Теперь молитвы его за трапезой стали вполне слышимы. Заходящее солнце пятнало несовершенные окна, свили пунцовели, а узкие створки испещрялись потеками желтого, пока их окончательно не замазывал растертый янтарный, словно марля, и не уступал дорогу гнетущей ночи. В унисон шаркали стулья — это заполнялись пять длинных столов, и в первом молчанье, пока не возобновлялись странные беседы, не успевали они вновь ухватить свои полусокровенные слова, пока еще кивали или шептались, какой-нибудь один стол начинал вдруг сознавать безликое, благочестивое бормотание. Деловито переставляя перед собою серебро и фарфор, с наморщенным челом Эрнст говорил, будто бы со старым другом. Стол обыкновенно притихал и неловко возился, покуда Эрнст не подымал голову. Гостиничный управляющий, который пользовался именно этим временем, чтобы возникнуть пред своими собравшимися гостями и пройтись взад-вперед меж рядов, дабы прервать беседу или разлив вина, онемевал от неестественного однообразного бормотанья и, бывало, бросал на Стеллу значительные взгляды. Ряды красивых сукон, облаченья из шелка, вечернее платье прочих свертывались к ней, несовместимые с толстым фарфором и голыми стенами и полом, современными, блистающими и самонадеянными. Она касалась его руки, но та была бездвижна и хладна, гладка и благочестива. Поначалу Стелла думала, будто способна почуять нечто от епископской веры его, и становилась частью этого незаметного ритуала, что навязывался все больше и больше, даже когда вечера густы были цветом.
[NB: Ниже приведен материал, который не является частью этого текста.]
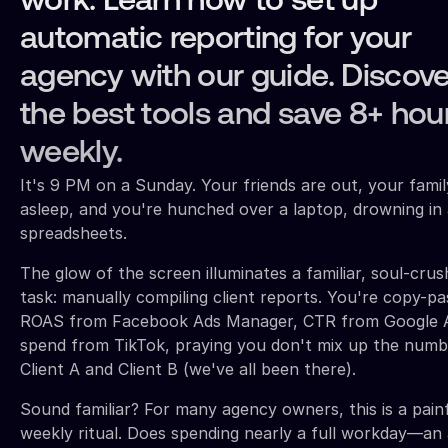
work. Learn how to set up
automatic reporting for your
agency with our guide. Discove
the best tools and save 8+ hou
weekly.
It's 9 PM on a Sunday. Your friends are out, your famil
asleep, and you're hunched over a laptop, drowning in 
spreadsheets.
The glow of the screen illuminates a familiar, soul-crus
task: manually compiling client reports. You're copy-pa
ROAS from Facebook Ads Manager, CTR from Google A
spend from TikTok, praying you don't mix up the numb
Client A and Client B (we've all been there).
Sound familiar? For many agency owners, this is a pain
weekly ritual. Does spending nearly a full workday—an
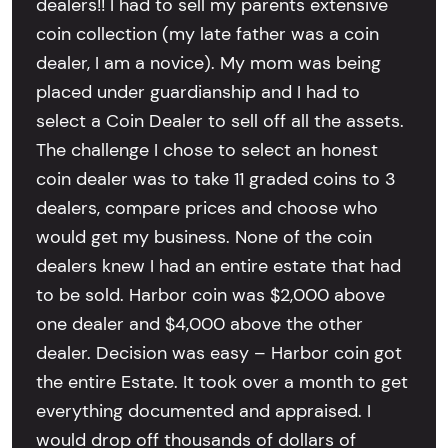
dealers!! I had to sell my parents extensive
coin collection (my late father was a coin
dealer, I am a novice). My mom was being
placed under guardianship and I had to
select a Coin Dealer to sell off all the assets.
The challenge I chose to select an honest
coin dealer was to take 11 graded coins to 3
dealers, compare prices and choose who
would get my business. None of the coin
dealers knew I had an entire estate that had
to be sold. Harbor coin was $2,000 above
one dealer and $4,000 above the other
dealer. Decision was easy – Harbor coin got
the entire Estate. It took over a month to get
everything documented and appraised. I
would drop off thousands of dollars of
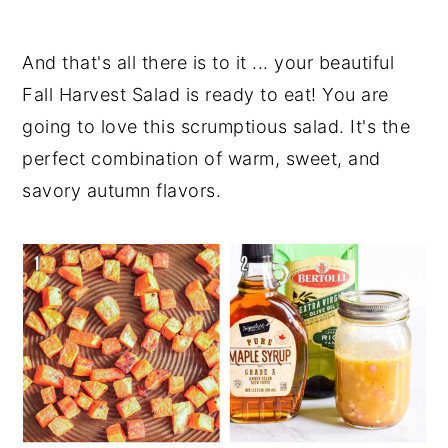
And that's all there is to it ... your beautiful
Fall Harvest Salad is ready to eat! You are
going to love this scrumptious salad. It's the
perfect combination of warm, sweet, and
savory autumn flavors.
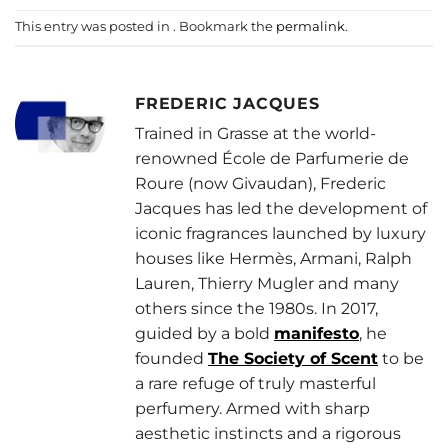
This entry was posted in . Bookmark the
permalink
.
FREDERIC JACQUES
Trained in Grasse at the world-
renowned École de Parfumerie de
Roure (now Givaudan), Frederic
Jacques has led the development of
iconic fragrances launched by luxury
houses like Hermès, Armani, Ralph
Lauren, Thierry Mugler and many
others since the 1980s. In 2017,
guided by a bold
manifesto
, he
founded
The Society of Scent
to be
a rare refuge of truly masterful
perfumery. Armed with sharp
aesthetic instincts and a rigorous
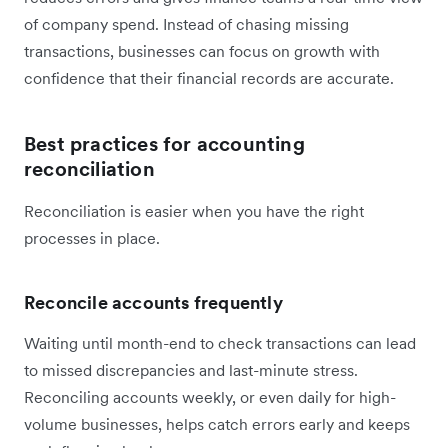
of company spend. Instead of chasing missing
transactions, businesses can focus on growth with
confidence that their financial records are accurate.
Best practices for accounting
reconciliation
Reconciliation is easier when you have the right
processes in place.
Reconcile accounts frequently
Waiting until month-end to check transactions can lead
to missed discrepancies and last-minute stress.
Reconciling accounts weekly, or even daily for high-
volume businesses, helps catch errors early and keeps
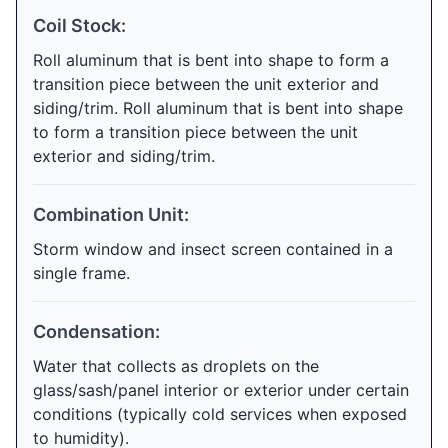
Coil Stock:
Roll aluminum that is bent into shape to form a
transition piece between the unit exterior and
siding/trim. Roll aluminum that is bent into shape
to form a transition piece between the unit
exterior and siding/trim.
Combination Unit:
Storm window and insect screen contained in a
single frame.
Condensation:
Water that collects as droplets on the
glass/sash/panel interior or exterior under certain
conditions (typically cold services when exposed
to humidity).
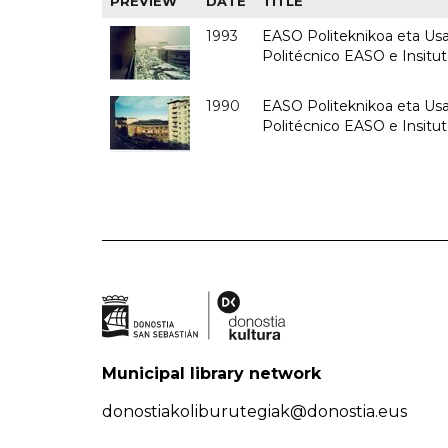
PREVIEW
DATE
TITLE
1993
EASO Politeknikoa eta Usan
Politécnico EASO e Insit
1990
EASO Politeknikoa eta Usan
Politécnico EASO e Insitu
Municipal library network
donostiakoliburutegiak@donostia.eus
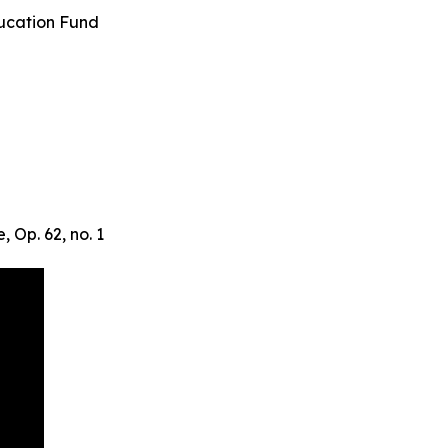
cation Fund
 Op. 62, no. 1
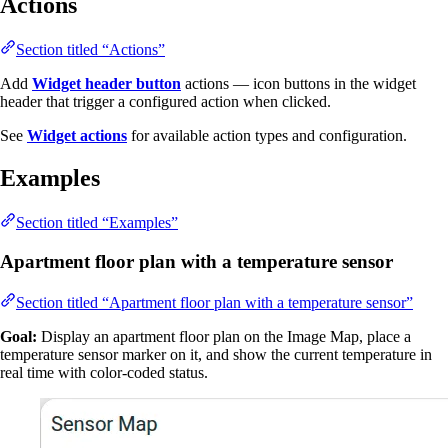
Actions
Section titled “Actions”
Add
Widget header button
actions — icon buttons in the widget
header that trigger a configured action when clicked.
See
Widget actions
for available action types and configuration.
Examples
Section titled “Examples”
Apartment floor plan with a temperature sensor
Section titled “Apartment floor plan with a temperature sensor”
Goal:
Display an apartment floor plan on the Image Map, place a
temperature sensor marker on it, and show the current temperature in
real time with color-coded status.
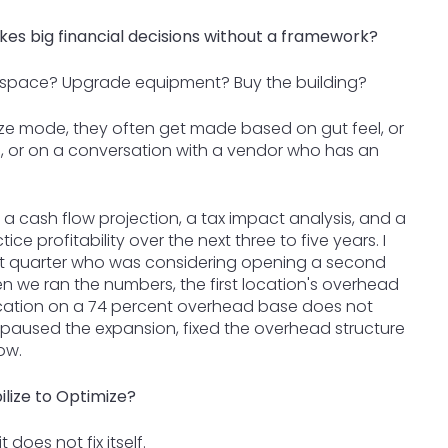
kes big financial decisions without a framework?
 space? Upgrade equipment? Buy the building?
ilize mode, they often get made based on gut feel, or
, or on a conversation with a vendor who has an
 a cash flow projection, a tax impact analysis, and a
ce profitability over the next three to five years. I
ast quarter who was considering opening a second
 we ran the numbers, the first location's overhead
cation on a 74 percent overhead base does not
he paused the expansion, fixed the overhead structure
ow.
lize to Optimize?
does not fix itself.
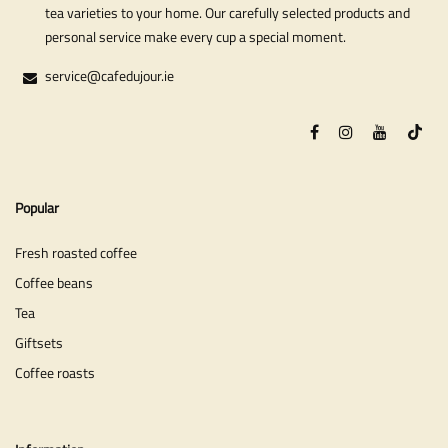
tea varieties to your home. Our carefully selected products and
personal service make every cup a special moment.
service@cafedujour.ie
Popular
Fresh roasted coffee
Coffee beans
Tea
Giftsets
Coffee roasts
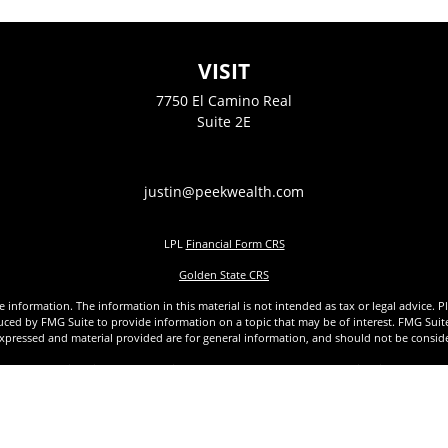
VISIT
7750 El Camino Real
Suite 2E
justin@peekwealth.com
LPL
Financial Form CRS
Golden State CRS
nformation. The information in this material is not intended as tax or legal advice. Pl
ed by FMG Suite to provide information on a topic that may be of interest. FMG Suite is
xpressed and material provided are for general information, and should not be considere
1, 2020 the
California Consumer Privacy Act (CCPA)
suggests the following link as an ex
Copyright 2026 FMG Suite.
 a Registered Representative with and Securities offered through LPL Financial, Membe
Гостиницу начали заполнять распятия.
Эрнст наполнил две их комнаты цветами и камнями, мелкими кургузыми лепестками, что ярки были и окаменевши, изысканны и искривлены горным воздухом, прозрачные опалы, надраенные эпохами льда. По ночам, прежде чем лечь спать, он поправлял цветы у нее в волосах и с поцелуем укладывал ее. Поутру же выбирался на крыльцо и час проводил за тщательным учетом всех, кто приезжает. И то же самое делал после обеда, дыша глубоко, напряженно вглядываясь. Они с женой были очень счастливы. Старый граф кивал им в коридоре, что лишь начинал светлеть; просыпались они, рдея и теплые, с детской виноватостью натягивая покрывала потуже, а под окном у них смеялась детвора, танцевала и хлопала в ладоши. Он больше не думал о Бароне, или Хермане, или
Как будто целое семейство проживало в соседней комнате, спало на груде сундуков под раздвижным окном. Сундуки собирали пыль, и под выпуклыми крышками вместе с жилеткой Хермана спало одно из платьев ее матери, воинствующая гребенка прямо и твердо лежала подле желтой щетки. Около одной кружки Хермана старела пара медицинских щипчиков, что некогда выдергивала тоненькие усы. Сундуки опечатали воском. Все вместе были они счастливы, и обе комнаты чаровал флейтист.
Наутро третьей недели Эрнст покинул ее и выбрался на крыльцо. Над снегом был свет, но густые хлопья, как зимой, покрывали во тьме всю горную вершину, бились ему в глаза, омахивали костяшки пальцев, крюками зацепленных за перила. Он наблюдал. Невозможно было видеть, где заканчивался акр и начиналась глубина, обрыв. Он выжидал, быстро вглядываясь, рассчитывая на гонца, уверенный в темном странствии. «Огляди равнины, — думал он, — и не увидишь света. Ни фигур, ни людей, ни птиц, и все же Ждет Он над бескрайним морем. Враг твой грядет, сметая воедино старые связи, яркий, точно луна».